- [Work item]: Restate verbatim the span of lines below between the line with "412 492 16.90" and the line with "151 116 483", including those two lines, and only that span.

--- Input for this task Enclosed Below ---

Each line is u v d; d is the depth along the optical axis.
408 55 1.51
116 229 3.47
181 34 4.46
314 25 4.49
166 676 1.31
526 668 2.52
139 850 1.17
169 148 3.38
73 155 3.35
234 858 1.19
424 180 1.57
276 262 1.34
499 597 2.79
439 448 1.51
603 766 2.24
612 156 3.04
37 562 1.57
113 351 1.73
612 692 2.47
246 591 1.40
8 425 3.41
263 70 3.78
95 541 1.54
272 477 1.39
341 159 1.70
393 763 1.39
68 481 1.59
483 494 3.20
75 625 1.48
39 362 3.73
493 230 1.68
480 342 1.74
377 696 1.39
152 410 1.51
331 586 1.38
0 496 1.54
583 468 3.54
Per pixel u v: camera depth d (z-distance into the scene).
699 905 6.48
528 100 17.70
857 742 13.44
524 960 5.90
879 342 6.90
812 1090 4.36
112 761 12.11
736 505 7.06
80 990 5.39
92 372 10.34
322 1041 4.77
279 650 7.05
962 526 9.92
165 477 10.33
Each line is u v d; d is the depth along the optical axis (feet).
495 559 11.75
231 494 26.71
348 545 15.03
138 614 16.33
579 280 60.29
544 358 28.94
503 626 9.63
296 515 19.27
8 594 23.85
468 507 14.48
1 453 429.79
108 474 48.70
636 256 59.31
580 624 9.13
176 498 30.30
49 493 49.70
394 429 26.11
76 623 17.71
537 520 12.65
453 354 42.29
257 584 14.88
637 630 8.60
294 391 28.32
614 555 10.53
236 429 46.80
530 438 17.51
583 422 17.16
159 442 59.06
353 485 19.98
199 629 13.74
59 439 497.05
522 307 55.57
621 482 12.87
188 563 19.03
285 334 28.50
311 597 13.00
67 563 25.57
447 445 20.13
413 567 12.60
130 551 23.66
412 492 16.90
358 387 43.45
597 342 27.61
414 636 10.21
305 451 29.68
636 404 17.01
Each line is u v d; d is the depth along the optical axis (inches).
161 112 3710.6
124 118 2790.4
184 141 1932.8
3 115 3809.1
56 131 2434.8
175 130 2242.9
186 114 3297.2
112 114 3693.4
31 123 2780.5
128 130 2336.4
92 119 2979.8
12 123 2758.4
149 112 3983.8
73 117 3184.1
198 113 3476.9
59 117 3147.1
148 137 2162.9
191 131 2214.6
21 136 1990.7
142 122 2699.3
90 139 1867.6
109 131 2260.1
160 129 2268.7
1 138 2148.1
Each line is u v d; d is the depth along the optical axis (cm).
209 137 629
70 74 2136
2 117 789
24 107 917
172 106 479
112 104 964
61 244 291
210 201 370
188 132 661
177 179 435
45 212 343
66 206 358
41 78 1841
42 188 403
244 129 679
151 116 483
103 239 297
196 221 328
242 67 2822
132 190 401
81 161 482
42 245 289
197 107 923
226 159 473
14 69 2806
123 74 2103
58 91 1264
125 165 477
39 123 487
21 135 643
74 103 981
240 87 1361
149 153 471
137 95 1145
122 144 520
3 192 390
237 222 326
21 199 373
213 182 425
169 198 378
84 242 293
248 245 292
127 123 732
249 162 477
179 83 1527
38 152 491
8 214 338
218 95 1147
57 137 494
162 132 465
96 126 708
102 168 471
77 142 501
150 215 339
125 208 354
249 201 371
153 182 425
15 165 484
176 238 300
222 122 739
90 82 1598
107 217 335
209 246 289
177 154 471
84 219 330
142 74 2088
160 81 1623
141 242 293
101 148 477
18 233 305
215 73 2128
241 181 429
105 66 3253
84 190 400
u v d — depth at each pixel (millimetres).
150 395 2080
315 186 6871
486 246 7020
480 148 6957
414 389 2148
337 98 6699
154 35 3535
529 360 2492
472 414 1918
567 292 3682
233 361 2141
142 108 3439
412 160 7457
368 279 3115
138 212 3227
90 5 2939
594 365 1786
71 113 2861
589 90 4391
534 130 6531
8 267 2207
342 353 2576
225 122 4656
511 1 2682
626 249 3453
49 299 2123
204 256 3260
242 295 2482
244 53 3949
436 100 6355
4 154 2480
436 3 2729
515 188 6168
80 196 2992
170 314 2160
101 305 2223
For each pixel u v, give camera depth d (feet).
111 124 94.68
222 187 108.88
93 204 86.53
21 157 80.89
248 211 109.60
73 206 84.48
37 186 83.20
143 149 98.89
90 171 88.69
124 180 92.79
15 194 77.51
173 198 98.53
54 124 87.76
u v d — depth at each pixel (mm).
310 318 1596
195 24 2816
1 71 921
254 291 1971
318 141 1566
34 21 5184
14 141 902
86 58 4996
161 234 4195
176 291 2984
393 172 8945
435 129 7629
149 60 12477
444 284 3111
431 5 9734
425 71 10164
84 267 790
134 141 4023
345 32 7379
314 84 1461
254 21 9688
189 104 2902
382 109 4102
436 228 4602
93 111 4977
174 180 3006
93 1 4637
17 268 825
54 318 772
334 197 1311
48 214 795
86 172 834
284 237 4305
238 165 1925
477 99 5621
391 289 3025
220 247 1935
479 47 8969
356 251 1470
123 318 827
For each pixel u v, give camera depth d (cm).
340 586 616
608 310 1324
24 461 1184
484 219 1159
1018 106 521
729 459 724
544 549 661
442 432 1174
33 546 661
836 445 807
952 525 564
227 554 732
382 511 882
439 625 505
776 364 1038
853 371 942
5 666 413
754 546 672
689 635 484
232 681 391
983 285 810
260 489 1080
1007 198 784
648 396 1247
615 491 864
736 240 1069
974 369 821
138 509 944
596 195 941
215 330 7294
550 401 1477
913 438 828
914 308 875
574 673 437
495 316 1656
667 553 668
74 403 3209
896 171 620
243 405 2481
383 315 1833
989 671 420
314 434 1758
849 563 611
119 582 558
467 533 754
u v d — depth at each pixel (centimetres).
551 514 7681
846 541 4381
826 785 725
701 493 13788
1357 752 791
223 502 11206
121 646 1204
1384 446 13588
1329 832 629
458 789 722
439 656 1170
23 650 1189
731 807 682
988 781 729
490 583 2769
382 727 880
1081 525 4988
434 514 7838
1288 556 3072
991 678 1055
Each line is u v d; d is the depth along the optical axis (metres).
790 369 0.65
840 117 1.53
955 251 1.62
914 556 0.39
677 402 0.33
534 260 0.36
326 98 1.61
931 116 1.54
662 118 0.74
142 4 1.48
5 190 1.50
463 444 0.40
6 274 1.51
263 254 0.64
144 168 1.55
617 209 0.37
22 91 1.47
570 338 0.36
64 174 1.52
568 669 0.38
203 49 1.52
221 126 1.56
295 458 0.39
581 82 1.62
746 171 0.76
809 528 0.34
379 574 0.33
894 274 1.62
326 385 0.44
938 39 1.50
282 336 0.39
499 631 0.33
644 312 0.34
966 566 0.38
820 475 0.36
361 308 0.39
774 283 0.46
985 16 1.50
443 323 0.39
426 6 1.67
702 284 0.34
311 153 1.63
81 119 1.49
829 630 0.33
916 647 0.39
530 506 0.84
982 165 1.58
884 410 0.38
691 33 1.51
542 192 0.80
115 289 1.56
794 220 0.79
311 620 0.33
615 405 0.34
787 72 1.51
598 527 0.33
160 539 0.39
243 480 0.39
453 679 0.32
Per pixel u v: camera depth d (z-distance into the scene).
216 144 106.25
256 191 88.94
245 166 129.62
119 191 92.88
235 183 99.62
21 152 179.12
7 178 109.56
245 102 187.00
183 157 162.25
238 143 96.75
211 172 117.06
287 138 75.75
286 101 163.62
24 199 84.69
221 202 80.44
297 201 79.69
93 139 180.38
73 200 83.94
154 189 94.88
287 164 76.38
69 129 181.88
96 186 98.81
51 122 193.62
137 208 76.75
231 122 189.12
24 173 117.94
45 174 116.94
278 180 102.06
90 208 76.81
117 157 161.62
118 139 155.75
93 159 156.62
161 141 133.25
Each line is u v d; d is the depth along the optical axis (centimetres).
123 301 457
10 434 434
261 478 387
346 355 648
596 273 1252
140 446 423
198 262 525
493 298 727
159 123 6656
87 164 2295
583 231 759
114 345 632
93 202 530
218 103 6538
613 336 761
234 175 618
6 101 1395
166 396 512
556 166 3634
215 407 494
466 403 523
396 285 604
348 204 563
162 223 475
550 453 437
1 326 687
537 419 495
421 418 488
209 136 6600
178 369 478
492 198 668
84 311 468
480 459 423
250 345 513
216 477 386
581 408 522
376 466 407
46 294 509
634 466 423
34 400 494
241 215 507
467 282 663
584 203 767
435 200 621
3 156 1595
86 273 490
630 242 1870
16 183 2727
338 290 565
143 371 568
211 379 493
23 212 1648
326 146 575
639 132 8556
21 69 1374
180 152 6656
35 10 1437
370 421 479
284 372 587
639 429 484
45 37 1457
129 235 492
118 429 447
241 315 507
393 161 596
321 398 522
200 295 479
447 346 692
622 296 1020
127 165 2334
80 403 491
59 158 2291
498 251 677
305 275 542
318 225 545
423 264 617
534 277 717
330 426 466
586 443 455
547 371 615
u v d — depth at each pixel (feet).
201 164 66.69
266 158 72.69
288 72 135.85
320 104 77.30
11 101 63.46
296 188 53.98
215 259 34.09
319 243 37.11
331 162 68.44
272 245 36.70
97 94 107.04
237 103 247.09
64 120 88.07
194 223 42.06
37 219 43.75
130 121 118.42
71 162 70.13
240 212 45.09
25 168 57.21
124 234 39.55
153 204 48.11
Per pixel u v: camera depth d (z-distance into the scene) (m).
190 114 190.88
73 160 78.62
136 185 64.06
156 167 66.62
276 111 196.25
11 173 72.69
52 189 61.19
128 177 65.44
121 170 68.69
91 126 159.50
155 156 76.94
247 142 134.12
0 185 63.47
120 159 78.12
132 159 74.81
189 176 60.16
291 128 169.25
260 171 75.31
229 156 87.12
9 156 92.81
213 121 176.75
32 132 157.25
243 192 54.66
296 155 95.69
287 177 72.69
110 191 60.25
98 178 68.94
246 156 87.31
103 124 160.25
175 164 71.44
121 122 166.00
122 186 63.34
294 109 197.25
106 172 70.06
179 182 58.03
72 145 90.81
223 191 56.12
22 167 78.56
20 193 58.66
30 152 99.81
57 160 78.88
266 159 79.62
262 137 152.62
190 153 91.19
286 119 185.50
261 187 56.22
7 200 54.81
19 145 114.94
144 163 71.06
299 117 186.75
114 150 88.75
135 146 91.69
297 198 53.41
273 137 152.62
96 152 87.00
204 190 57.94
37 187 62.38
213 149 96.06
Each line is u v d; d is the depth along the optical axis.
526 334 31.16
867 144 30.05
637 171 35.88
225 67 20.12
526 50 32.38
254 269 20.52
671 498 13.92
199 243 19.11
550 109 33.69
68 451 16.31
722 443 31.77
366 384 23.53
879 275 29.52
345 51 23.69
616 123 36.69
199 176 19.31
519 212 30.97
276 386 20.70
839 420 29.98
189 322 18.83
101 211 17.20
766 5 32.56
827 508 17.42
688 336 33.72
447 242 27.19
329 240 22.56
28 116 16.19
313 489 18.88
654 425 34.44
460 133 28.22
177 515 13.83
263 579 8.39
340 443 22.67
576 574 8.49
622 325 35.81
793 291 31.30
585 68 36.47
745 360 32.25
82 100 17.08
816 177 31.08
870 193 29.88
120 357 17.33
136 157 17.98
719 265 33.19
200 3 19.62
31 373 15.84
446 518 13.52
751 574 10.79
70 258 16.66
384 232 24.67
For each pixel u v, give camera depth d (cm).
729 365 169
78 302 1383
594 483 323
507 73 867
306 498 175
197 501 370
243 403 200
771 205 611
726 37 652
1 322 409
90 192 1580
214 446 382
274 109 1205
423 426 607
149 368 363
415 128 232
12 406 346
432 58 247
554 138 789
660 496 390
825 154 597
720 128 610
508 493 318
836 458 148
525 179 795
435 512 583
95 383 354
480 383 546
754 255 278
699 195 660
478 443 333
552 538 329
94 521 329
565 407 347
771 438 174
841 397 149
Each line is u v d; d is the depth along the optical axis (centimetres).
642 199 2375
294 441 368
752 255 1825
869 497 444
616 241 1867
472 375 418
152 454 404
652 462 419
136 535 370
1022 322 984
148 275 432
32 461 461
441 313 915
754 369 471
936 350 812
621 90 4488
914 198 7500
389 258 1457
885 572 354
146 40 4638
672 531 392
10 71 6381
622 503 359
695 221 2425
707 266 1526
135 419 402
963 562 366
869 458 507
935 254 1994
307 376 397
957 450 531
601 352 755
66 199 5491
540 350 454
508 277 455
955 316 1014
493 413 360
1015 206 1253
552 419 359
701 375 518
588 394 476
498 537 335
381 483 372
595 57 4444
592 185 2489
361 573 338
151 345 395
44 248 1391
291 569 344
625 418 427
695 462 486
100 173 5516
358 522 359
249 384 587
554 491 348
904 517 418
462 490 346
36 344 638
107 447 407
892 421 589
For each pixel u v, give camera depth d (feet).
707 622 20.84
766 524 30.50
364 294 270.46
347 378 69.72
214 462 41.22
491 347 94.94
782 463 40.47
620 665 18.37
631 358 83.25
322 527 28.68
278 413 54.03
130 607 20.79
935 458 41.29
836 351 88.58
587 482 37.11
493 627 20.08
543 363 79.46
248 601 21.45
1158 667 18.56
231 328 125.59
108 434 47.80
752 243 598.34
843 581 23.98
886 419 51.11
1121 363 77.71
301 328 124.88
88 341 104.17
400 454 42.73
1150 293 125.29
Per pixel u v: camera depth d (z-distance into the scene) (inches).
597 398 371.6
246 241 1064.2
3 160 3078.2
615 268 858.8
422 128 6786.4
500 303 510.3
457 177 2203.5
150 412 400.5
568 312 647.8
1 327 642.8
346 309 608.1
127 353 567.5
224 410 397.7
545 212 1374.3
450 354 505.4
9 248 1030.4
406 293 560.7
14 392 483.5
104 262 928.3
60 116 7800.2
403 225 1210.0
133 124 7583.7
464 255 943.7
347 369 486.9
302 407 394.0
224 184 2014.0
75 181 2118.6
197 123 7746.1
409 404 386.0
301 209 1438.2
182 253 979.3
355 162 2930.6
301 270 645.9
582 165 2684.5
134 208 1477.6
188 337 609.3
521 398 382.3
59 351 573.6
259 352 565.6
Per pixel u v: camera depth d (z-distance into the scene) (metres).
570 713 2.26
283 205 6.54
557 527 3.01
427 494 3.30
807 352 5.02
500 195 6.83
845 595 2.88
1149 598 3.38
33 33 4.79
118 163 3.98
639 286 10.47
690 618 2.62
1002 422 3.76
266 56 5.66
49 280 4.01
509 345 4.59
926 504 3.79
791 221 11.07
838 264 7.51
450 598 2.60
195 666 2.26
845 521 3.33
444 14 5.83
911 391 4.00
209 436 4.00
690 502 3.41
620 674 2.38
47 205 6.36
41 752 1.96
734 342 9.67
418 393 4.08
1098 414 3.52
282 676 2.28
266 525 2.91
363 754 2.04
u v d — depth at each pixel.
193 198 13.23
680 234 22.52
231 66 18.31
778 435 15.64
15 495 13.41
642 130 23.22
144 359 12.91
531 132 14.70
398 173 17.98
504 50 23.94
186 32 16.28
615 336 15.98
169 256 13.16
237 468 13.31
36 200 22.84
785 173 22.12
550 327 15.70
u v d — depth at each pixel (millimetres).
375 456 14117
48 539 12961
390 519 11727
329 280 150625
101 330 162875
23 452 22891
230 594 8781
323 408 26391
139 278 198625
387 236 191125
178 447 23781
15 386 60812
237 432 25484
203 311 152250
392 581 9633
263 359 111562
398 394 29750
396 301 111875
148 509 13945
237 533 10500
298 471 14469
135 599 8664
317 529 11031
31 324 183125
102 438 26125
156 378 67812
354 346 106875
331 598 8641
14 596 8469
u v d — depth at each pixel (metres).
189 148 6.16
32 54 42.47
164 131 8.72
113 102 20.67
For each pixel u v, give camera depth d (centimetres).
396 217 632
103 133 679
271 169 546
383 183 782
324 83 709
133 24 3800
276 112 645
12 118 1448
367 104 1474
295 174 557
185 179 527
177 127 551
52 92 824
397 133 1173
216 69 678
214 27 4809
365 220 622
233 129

--- End of Enclosed Input for this task ---

- [Task solution]:
412 492 16.90
358 387 43.45
597 342 27.61
414 636 10.21
305 451 29.68
636 404 17.01
Each line is u v d; d is the depth along the optical axis (inches).
161 112 3710.6
124 118 2790.4
184 141 1932.8
3 115 3809.1
56 131 2434.8
175 130 2242.9
186 114 3297.2
112 114 3693.4
31 123 2780.5
128 130 2336.4
92 119 2979.8
12 123 2758.4
149 112 3983.8
73 117 3184.1
198 113 3476.9
59 117 3147.1
148 137 2162.9
191 131 2214.6
21 136 1990.7
142 122 2699.3
90 139 1867.6
109 131 2260.1
160 129 2268.7
1 138 2148.1
Each line is u v d; d is the depth along the optical axis (cm).
209 137 629
70 74 2136
2 117 789
24 107 917
172 106 479
112 104 964
61 244 291
210 201 370
188 132 661
177 179 435
45 212 343
66 206 358
41 78 1841
42 188 403
244 129 679
151 116 483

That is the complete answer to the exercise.